Effect of peginterferon beta-1a on MRI measures and achieving no evidence of disease activity: results from a randomized controlled trial in relapsing-remitting multiple sclerosis

Abstract

Background: Subcutaneous peginterferon beta-1a provided clinical benefits at Year 1 (placebo-controlled period) of the 2-Year Phase 3 ADVANCE study in relapsing-remitting multiple sclerosis (RRMS). Here we report the effect of peginterferon beta-1a on brain magnetic resonance imaging (MRI) lesions, and no evidence of disease activity (NEDA; absence of clinical [relapses and 12-week confirmed disability progression] and MRI [gadolinium-enhancing, and new or newly-enlarging T2 hyperintense lesions] disease activity) during Year 1.

Methods: RRMS patients (18-65 years; Expanded Disability Status Scale score ≤5) were randomized to double-blind placebo or peginterferon beta-1a 125 μg every 2 or 4 weeks. Sensitivity analyses of last observation carried forward and composite disease activity (using minimal MRI allowance definitions) were conducted.

Results: 1512 patients were randomized and dosed (placebo n = 500; peginterferon beta-1a every 2 [n = 512] or 4 [n = 500] weeks). Every 2 week dosing significantly reduced, versus placebo and every 4 week dosing, the number of new or newly-enlarging T2 hyperintense lesions at Weeks 24 (by 61% and 51%, respectively) and 48 (secondary endpoint; by 67% and 54%, respectively); all p < 0.0001. Every 2 week dosing also provided significant reductions versus placebo and every 4 week dosing in the number of new T1 hypointense, gadolinium-enhancing, and new active (gadolinium-enhancing plus non-enhancing new T2) lesions (all p < 0.0001), as well as the volume of T2 and T1 lesions (p < 0.05) at Weeks 24 and 48. Significantly more patients dosed every 2 weeks had NEDA versus placebo and every 4 weeks (all p < 0.01) from baseline to Week 48 (33.9% versus 15.1% and 21.5%, respectively [odds ratios, ORs: 2.89 and 1.87]), from baseline to Week 24 (41.0% versus 21.9% and 30.7%, [ORs: 2.47 and 1.57]) and from Week 24 to Week 48 (60.2% versus 28.9% and 36.6%, [ORs: 3.71 and 2.62]). Consistent results were seen when allowing for minimal MRI activity.

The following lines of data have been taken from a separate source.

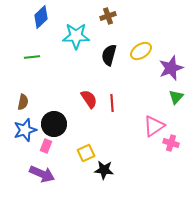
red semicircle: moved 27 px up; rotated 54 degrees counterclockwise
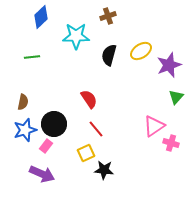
purple star: moved 2 px left, 3 px up
red line: moved 16 px left, 26 px down; rotated 36 degrees counterclockwise
pink rectangle: rotated 16 degrees clockwise
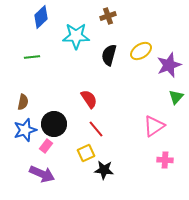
pink cross: moved 6 px left, 17 px down; rotated 14 degrees counterclockwise
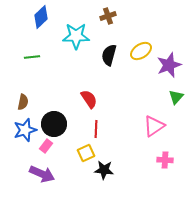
red line: rotated 42 degrees clockwise
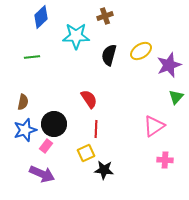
brown cross: moved 3 px left
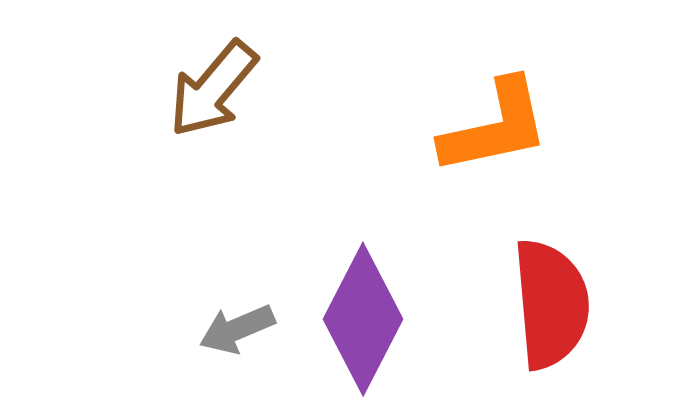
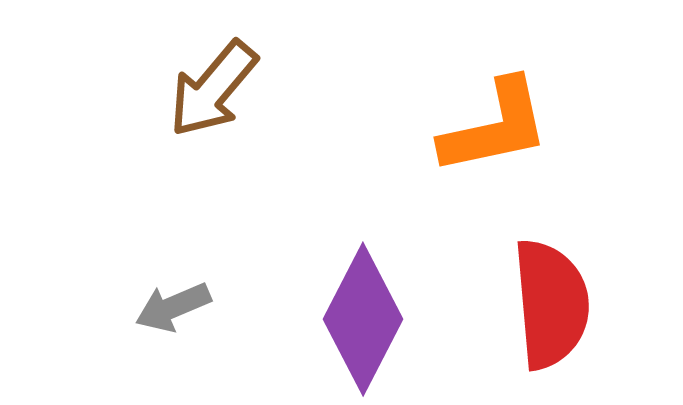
gray arrow: moved 64 px left, 22 px up
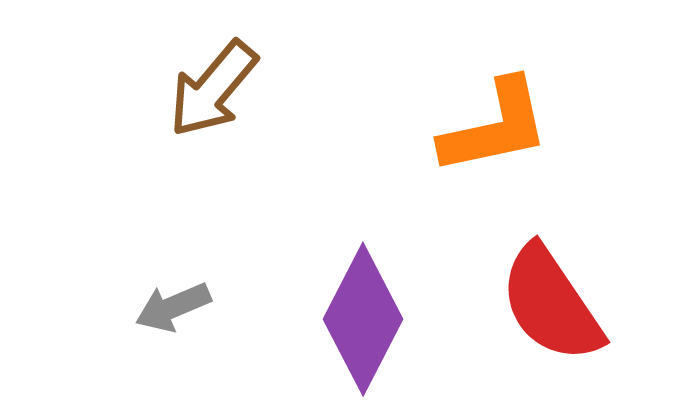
red semicircle: rotated 151 degrees clockwise
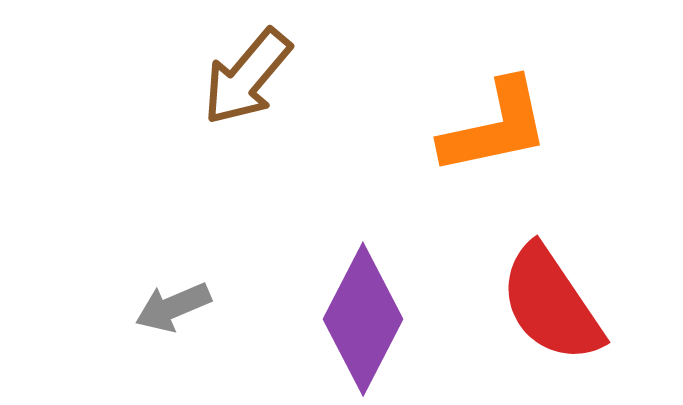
brown arrow: moved 34 px right, 12 px up
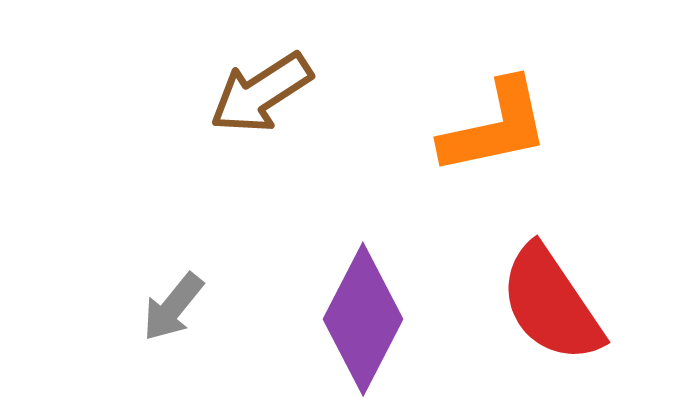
brown arrow: moved 14 px right, 16 px down; rotated 17 degrees clockwise
gray arrow: rotated 28 degrees counterclockwise
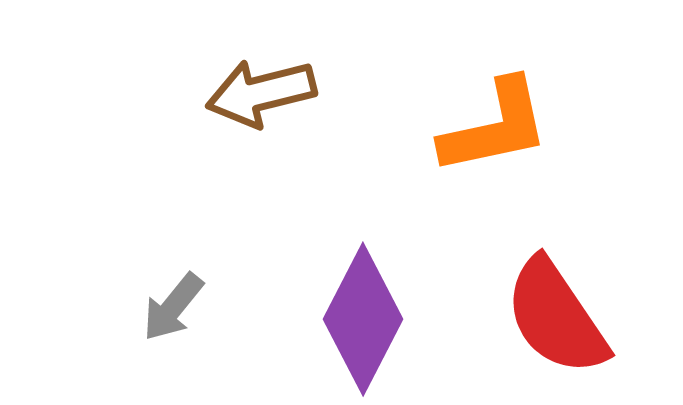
brown arrow: rotated 19 degrees clockwise
red semicircle: moved 5 px right, 13 px down
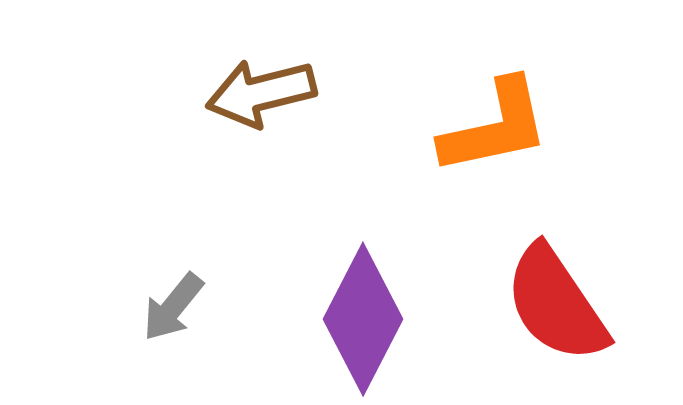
red semicircle: moved 13 px up
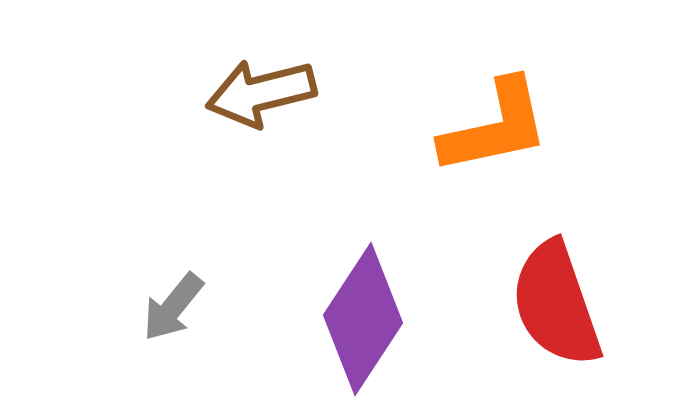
red semicircle: rotated 15 degrees clockwise
purple diamond: rotated 6 degrees clockwise
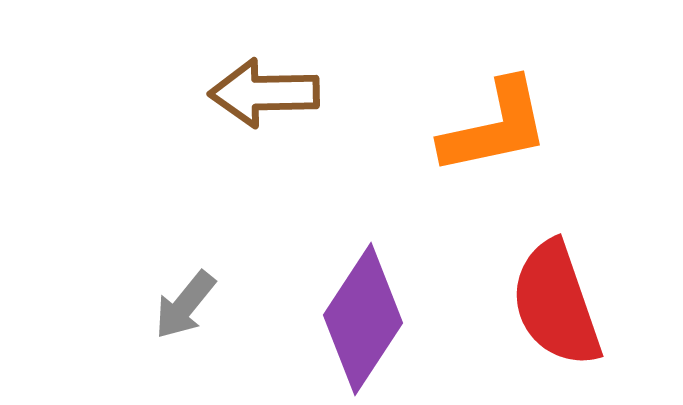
brown arrow: moved 3 px right; rotated 13 degrees clockwise
gray arrow: moved 12 px right, 2 px up
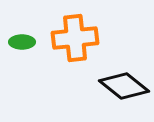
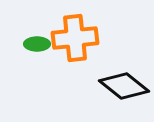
green ellipse: moved 15 px right, 2 px down
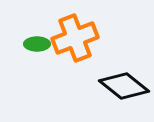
orange cross: rotated 15 degrees counterclockwise
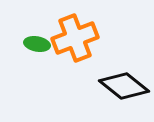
green ellipse: rotated 10 degrees clockwise
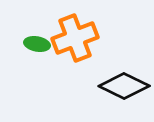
black diamond: rotated 12 degrees counterclockwise
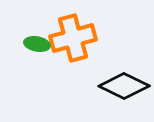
orange cross: moved 2 px left; rotated 6 degrees clockwise
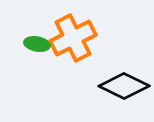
orange cross: rotated 12 degrees counterclockwise
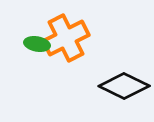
orange cross: moved 7 px left
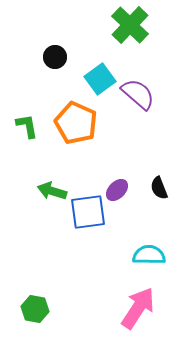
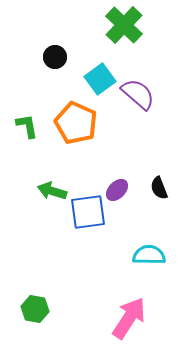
green cross: moved 6 px left
pink arrow: moved 9 px left, 10 px down
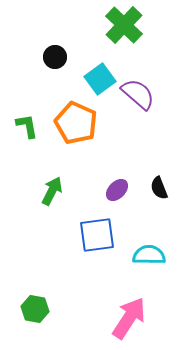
green arrow: rotated 100 degrees clockwise
blue square: moved 9 px right, 23 px down
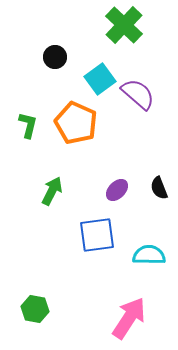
green L-shape: moved 1 px right, 1 px up; rotated 24 degrees clockwise
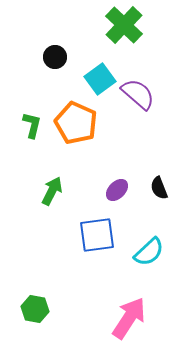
green L-shape: moved 4 px right
cyan semicircle: moved 3 px up; rotated 136 degrees clockwise
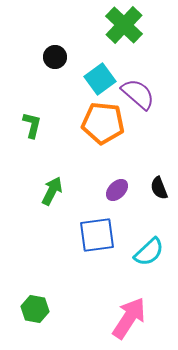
orange pentagon: moved 27 px right; rotated 18 degrees counterclockwise
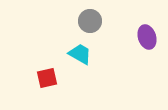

Conclusion: During Year 1 of ADVANCE, significantly more RRMS patients receiving peginterferon beta-1a every 2 weeks had NEDA, and early and sustained improvements in all MRI endpoints, versus placebo and every 4 week dosing. NEDA sensitivity analyses align with switch strategies in clinical practice settings and provide insight into future responders/non-responders.

Trial registration: ClinicalTrials.gov: NCT00906399.

Figure 1

Lesion numbers at Weeks 24 and 48. A) New or newly-enlarging T2 lesions ^aBased on negative binomial regression analysis, adjusted baseline T2 lesion number. The data for 48 weeks has been published previously [10]. CI = confidence interval. B) New T1 hypointense lesions compared to baseline ^bBased on mean number of new lesions only and p value based on multiple logit regression, adjusted for baseline number of T1 lesions. The data for 48 weeks has been published previously [10]. SE = standard error. C) Gd+ lesions ^cBased on mean number of lesions only and p value based on multiple logit regression, adjusted for baseline number of Gd+ lesions. Gd+ = gadolinium-enhancing; SE = standard error.

Figure 2

NEDA proportions. A) Baseline to Week 48. B). Baseline to Week 24. C). Weeks 24–48. ORs are shown with 95% confidence intervals in parentheses. ^aDefined as absence of both clinical (no relapses and no onset of 12-week confirmed disability progression over the interval) and MRI (no gadolinium-enhancing lesions and no new or newly-enlarging T2 hyperintense lesions) disease activity; data from patients with complete MRI results during the time interval were used for analysis of MRI disease activity. NEDA = No evidence of disease activity; MRI = magnetic resonance imaging; OR = odds ratio.